Der Standort bestimmt den Standpunkt: In den vergangenen Jahren haben Freiheitliche Ermittlungsschritte gegen Türkise ausgiebig kommentiert. „Die Luft für die im Korruptionssumpf versinkende ÖVP wird immer dünner“, meinte Generalsekretär Christian Hafenecker zum Beispiel. Es ging um eine Inseratenaffäre. Umgekehrt sah der ÖVP-Abgeordnete Andreas Hanger schon einmal „linke Zellen“ in der „Wirtschafts- und Korruptionsstaatsanwaltschaft“ (WKStA).

Jetzt ist bekannt geworden, dass die WKStA wegen des Verdachts der Inseratenkorruption gegen Ex-FPÖ-Chef, -Vizekanzler Heinz-Christian Strache und ehemalige Minister – darunter den amtierenden Parteiobmann Herbert Kickl – sowie den damaligen Geschäftsführer der Mediengruppe Österreich, Wolfgang Fellner, ermittelt. In einem Satz: Chats legen nahe, dass sich Strache in Abhängigkeit von der Berichterstattung um Regierungsinserate gekümmert haben könnte. Er und alle Betroffenen weisen dies zurück, es gilt die Unschuldsvermutung.

Unabhängig von dieser Causa war die Inseratenvergabe schon damals nicht nachvollziehbar. dieSubstanz.at hat dies unlängst am Beispiel des Innenministeriums unter Führung von Kickl 2018/19 dokumentiert. Siehe Grafik: Fast eine Million für die Gruppe „Österreich“ etwa und keine 9000 Euro für den reichweitenmäßig gar nicht um so viel kleineren „Standard“. Was sind hier die Kriterien? Es ist was es ist: Schlicht Willkür. Schlimmer: Es gab und gibt keine nachvollziehbaren Kriterien für derlei.

Doch das ist noch nicht einmal der Punkt, um den es hier geht: In den vergangenen Jahren haben Freiheitliche mit Lust Ermittlungsschritte gegen Türkise kommentiert. Jetzt, da sie selbst betroffen sind, orten sie einen „tiefen Staat“ innerhalb der Justiz und meinen damit in einer schriftlichen Mitteilung die Oberstaatsanwaltschaft Wien, wie ORF.AT hier berichtet.

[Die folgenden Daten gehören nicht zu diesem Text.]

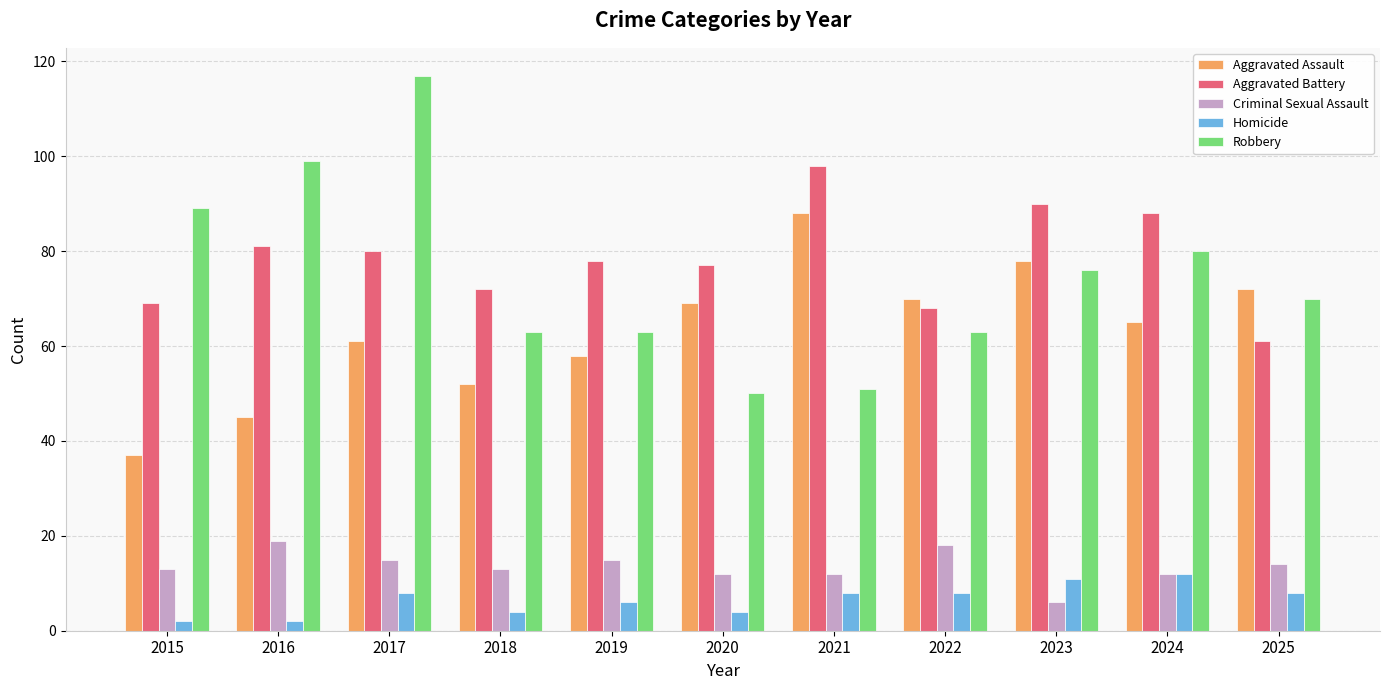

The value of Robbery at 2016 is 63. True or false?

False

Die Oberstaatsanwaltschaft Wien hat die WKStA verpflichtet, Ermittlungen einzuleiten, um die Causa nicht verjähren zu lassen. Wie man ihr daraus einen Vorwurf machen kann, ist schleierhaft. Sie als „tiefen Staat“ zu bezeichnen ist vor allem aber noch schlimmer, als in der WKStA linke Zellen zu orten, was aus dem Mund eines Vertreters einer Regierungspartei (Hanger) ohnehin schon unerträglich war.

Der „tiefe Staat“ ist ein Code: Er dient Rechten wie Donald Trump als Vorwand, bestehende Strukturen niederzureißen. Im Kern geht es um den verschwörungstheoretischen Ansatz, wonach es einen Staat im Staat gebe, der gegen Bürgerinnen und Bürger genauso vorgehe wie hierzulande nun angeblich also gegen die FPÖ.

Es passt zusammen mit einem „Volkskanzler“, der bei einem solchen Fall vorgeben würde, im Sinne „des“ Volkes zu agieren und durchgreifen zu müssen. Wie er es beim ORF bereits in Aussicht stellt, indem er ankündigt, ihn zu einem „Grundfunk“ verkommen zu lassen. Oder wie er es nun eben über seine Partei erahnen lässt, die in der Justiz einen „tiefen Staat“ sieht. Wobei es in Wirklichkeit natürlich nicht um ein Volk und auch nicht einen Teil davon geht, sondern allein um Eigeninteressen.